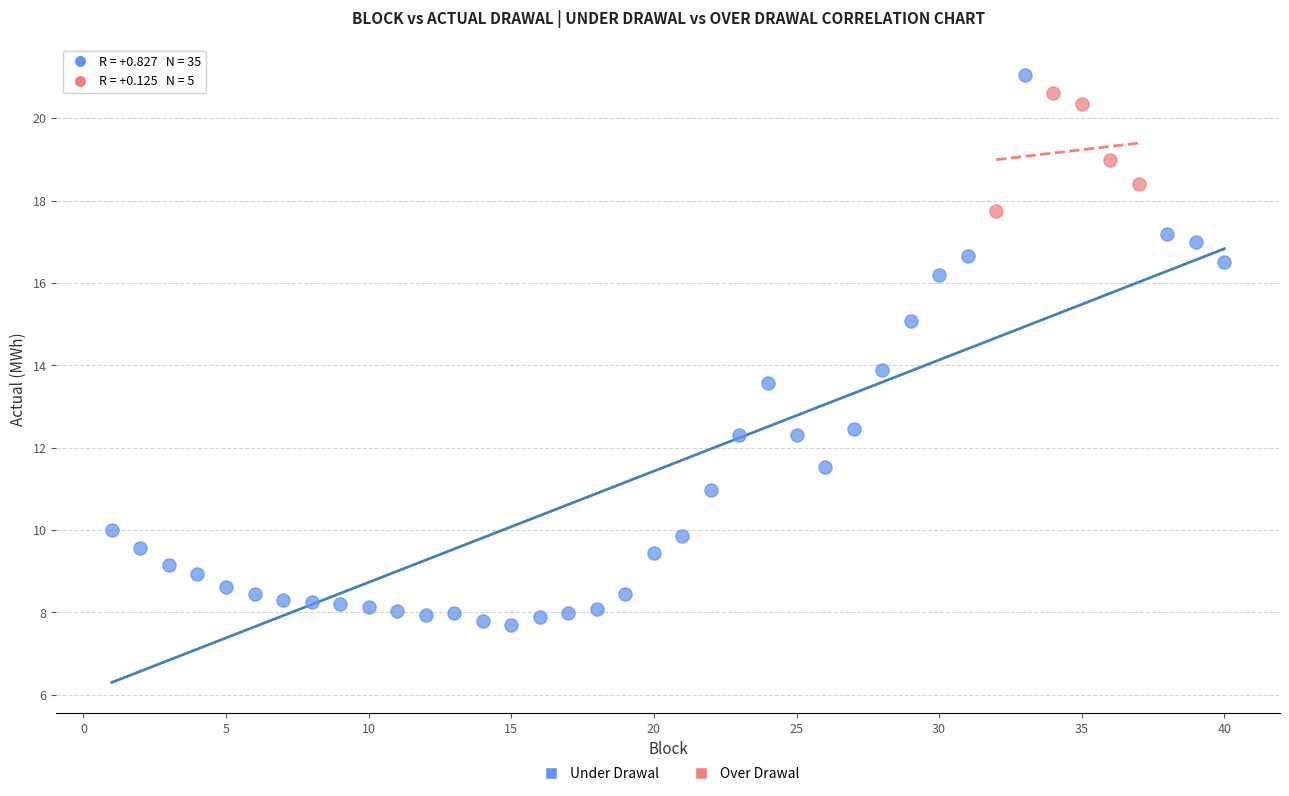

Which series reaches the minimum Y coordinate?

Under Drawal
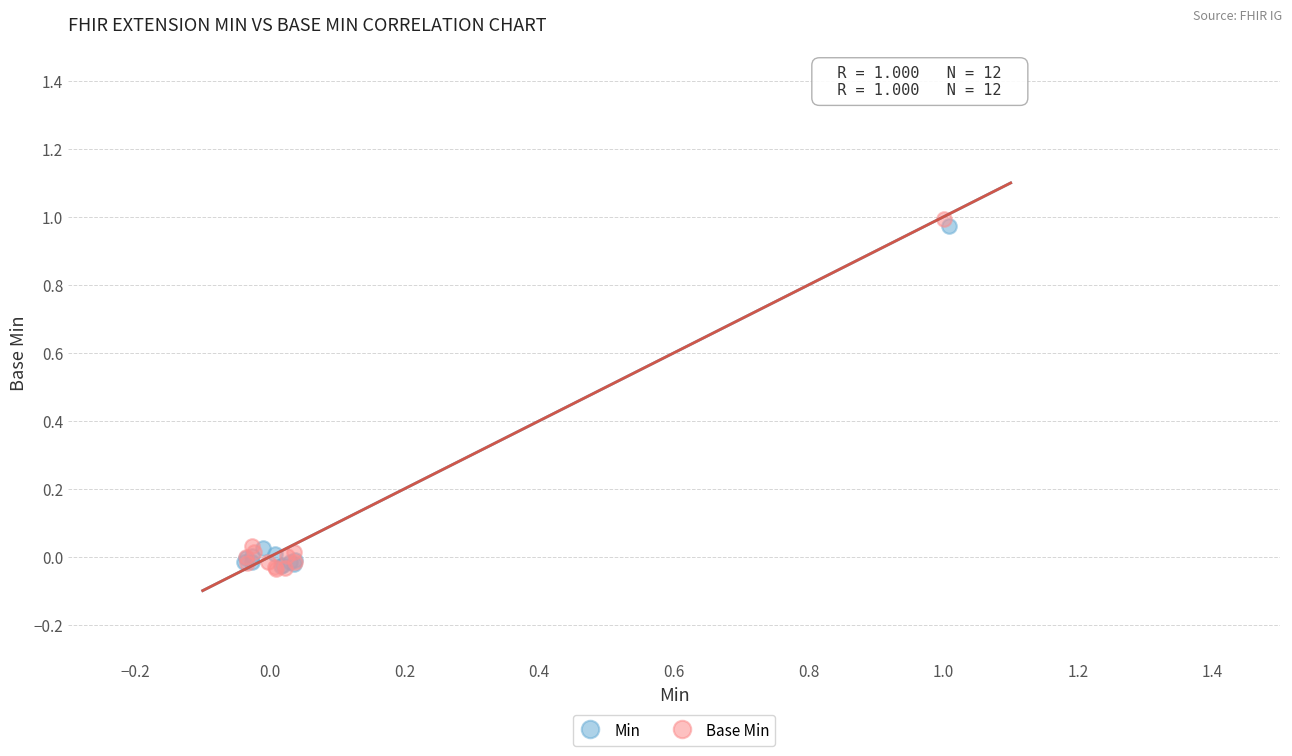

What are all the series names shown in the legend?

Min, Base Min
+ + +
### [YOUR OBJECTIVE]
Please turn the lines above into a numbered list, skipping the blank ones and leaving the pictures out.

### [TASK SOLUTION]
1. Which series reaches the minimum Y coordinate?
2. Under Drawal
3. What are all the series names shown in the legend?
4. Min, Base Min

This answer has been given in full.